Общежитие (Зазубрин) - страница 250

— Откуда бог несет, пошто ко мне завернул, до дому не доехал?

Шеболтасов шмыгнул носом, пощупал свои широкие ноздри.

— Надобность есть в вас, Андрон Агатимович, везу вам поклон от Поликарпа Петровича.

— За поклон — поклон, за память — спасибо. Об другом-то сказывай.

— Другое у меня вроде как у богини Гму, тоже с наказом, только не в подоле, а за пазухой.

Шеболтасов вытащил и отдал кепку Безуглого.

— Поезжай, говорит, и сотвори доброе дело, открой людям глаза.

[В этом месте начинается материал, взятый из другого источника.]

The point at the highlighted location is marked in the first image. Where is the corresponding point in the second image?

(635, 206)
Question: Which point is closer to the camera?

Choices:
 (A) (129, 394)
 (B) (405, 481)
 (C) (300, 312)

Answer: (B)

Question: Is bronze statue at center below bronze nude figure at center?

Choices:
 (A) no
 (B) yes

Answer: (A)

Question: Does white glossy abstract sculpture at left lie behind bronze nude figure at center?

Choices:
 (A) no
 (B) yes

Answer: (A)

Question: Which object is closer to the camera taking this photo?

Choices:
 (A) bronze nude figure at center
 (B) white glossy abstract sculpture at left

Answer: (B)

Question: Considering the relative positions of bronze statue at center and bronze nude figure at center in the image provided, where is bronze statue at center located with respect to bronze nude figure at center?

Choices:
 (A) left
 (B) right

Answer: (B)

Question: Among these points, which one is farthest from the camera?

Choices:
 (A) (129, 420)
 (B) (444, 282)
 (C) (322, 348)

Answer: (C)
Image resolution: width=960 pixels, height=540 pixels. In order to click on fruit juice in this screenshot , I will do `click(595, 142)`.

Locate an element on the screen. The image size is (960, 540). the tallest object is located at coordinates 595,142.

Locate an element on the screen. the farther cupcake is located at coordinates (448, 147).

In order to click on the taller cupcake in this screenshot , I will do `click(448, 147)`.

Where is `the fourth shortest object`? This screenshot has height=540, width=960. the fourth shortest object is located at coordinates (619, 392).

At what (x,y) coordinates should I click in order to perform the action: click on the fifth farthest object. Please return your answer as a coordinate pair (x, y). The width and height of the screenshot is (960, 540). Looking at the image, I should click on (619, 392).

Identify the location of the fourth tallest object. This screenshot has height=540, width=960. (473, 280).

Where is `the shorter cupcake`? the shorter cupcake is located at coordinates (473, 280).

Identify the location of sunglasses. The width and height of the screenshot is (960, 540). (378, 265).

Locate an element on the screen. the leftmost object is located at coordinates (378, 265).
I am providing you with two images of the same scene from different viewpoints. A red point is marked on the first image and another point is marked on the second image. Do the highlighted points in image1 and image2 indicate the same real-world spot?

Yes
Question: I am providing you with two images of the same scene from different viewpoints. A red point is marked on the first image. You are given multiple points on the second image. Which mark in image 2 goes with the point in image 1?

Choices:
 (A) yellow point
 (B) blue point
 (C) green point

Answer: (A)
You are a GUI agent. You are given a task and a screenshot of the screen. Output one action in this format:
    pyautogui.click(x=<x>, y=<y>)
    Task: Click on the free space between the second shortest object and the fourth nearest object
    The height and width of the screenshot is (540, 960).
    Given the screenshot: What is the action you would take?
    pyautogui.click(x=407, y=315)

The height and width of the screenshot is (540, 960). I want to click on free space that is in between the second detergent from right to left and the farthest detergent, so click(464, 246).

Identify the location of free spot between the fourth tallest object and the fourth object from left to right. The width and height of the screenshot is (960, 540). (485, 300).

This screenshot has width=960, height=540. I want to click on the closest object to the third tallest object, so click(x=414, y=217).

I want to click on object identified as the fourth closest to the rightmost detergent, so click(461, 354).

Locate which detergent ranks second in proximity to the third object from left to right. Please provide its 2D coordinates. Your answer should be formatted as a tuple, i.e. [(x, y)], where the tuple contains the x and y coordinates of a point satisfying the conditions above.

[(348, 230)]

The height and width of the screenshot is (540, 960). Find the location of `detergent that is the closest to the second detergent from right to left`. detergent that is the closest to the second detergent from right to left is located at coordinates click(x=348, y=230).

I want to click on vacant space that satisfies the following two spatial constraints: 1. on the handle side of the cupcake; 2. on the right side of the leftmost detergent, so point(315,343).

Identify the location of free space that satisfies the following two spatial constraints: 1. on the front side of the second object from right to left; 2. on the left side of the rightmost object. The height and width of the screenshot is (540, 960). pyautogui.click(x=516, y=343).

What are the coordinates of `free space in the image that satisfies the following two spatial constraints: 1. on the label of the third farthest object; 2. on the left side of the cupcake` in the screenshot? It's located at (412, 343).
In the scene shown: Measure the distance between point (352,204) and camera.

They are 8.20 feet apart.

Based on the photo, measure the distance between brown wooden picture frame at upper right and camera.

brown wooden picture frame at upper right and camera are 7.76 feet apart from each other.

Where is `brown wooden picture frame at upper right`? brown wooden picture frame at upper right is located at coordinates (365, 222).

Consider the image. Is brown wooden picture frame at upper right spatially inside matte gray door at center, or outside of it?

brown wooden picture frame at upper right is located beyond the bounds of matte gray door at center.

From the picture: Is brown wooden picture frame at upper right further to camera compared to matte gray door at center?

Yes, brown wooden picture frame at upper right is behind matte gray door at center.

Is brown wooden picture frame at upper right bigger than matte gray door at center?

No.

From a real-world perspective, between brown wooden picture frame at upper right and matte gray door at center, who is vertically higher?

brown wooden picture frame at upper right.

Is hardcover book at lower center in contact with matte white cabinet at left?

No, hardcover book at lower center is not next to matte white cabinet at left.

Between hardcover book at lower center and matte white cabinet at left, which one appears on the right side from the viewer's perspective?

Безуглый этот, говорит, есть сын помещика и работает на старую власть, чтобы, значит, возворотить крестьян в крепостное право.

Морев недоверчиво и обрадованно спросил:

— Ну?

— Поликарп Петрович с им из одной местности и всю его родовую знает до единого человека. Дед, сказывает, первеющий садовод и богач изо всей Тамбовской губернии.

— Фуражку каку привез, к чему?

Шеболтасов пососал усы.

— Кепку эту по пьяному делу у Поликарпа Петровича забыл. Он у него на даровщинку напустился на малиновую настойку, а она жененая.

Морев не понял:

— Это как?

— Ну, значит, с подмесью чистого спирта, со спиртом жененая, на язык, на голову высокое давление оказывает.

Фуражка пошла по рукам. На черной подкладке было отчетливо видно серебряное клеймо — Москвошвей, Москва.

Фис Канатич спросил Шеболтасова:

— Скажи, Иван Иванович, в меру он выпил?

Шеболтасов ощерился. У него недоставало спереди в верхней челюсти трех зубов.

— В аккурат в меру, как вышел на крыльцо, так и свалился. Ночь целую на улке проспал. Хозяйка коров доить насилу дверь открыла.

Шеболтасова расспрашивали долго, рассказ его повторяли со смакованием. Морев спрятал фуражку коммуниста в сундук и отпустил продавца.

— Спасибо тебе, Иван Иваныч. Ввечеру приходи, мучицы насыплю. Ступай со восподом.

Шеболтасов покосился на большой лагушок медовухи и со вздохом вышел.

За столом сидели Лепестинья Филимоновна, Малафей, Пестимея, Магафор и помочане с женами. На дворе работали младший сын Мартимьян с батрачкой-сиротой Меримеей, жившей в доме под видом родственницы. Пировья настоящего не было. Оно скорее походило на вечер воспоминаний или заседание штаба армии перед выступлением на позиции. Хозяин и гости перелистывали толстую долговую книгу, подсчитывали протори[40] и убытки. Они не забыли ничего и не собирались прощать своим должникам. Они строили и обсуждали самые точные планы на ближайшее будущее. Хозяин говорил больше всех. Он был в селе первым человеком.

— В двадцатом годе, в самую разверстку довелось мне мимоездом побывать в Верхне-Мяконьких у своего шуряка Аристарха Филимоныча. Заезжаю и вижу: в ограде у него прямо страсти господни. Шуряк с ножом, кум его Омельян с ножом, баба с топором. Один свинью супоросную пластат, другой ягушек режет, баба гусям головы рубит. Кровища хлещет, перо летит, гагаканье, визг. Я спрашиваю, чего, мол, ты робишь? «А не говори, Андрон Агатимович. С переписью завтра придут». Глянул на рыжку его, — стоит на себя не похож: мослаки да ребра одни. Пошто, спрашиваю, коня не кормишь? Плачу, говорит, да не кормлю. Сытый будет, — боюсь, товарищи возьмут. Созвал он меня в избу. На столе полная чаша, ровно в праздник, а дело было в пост, перед рождеством. Я говорю — грех. Он мне: «Ешь, Агатимыч, все равно коммунисты заберут». Вся семья его, родова и знакомство ели аж до блевотины. На улку выбегут, поблюют и опеть за стол, только бы продукцию унистожить.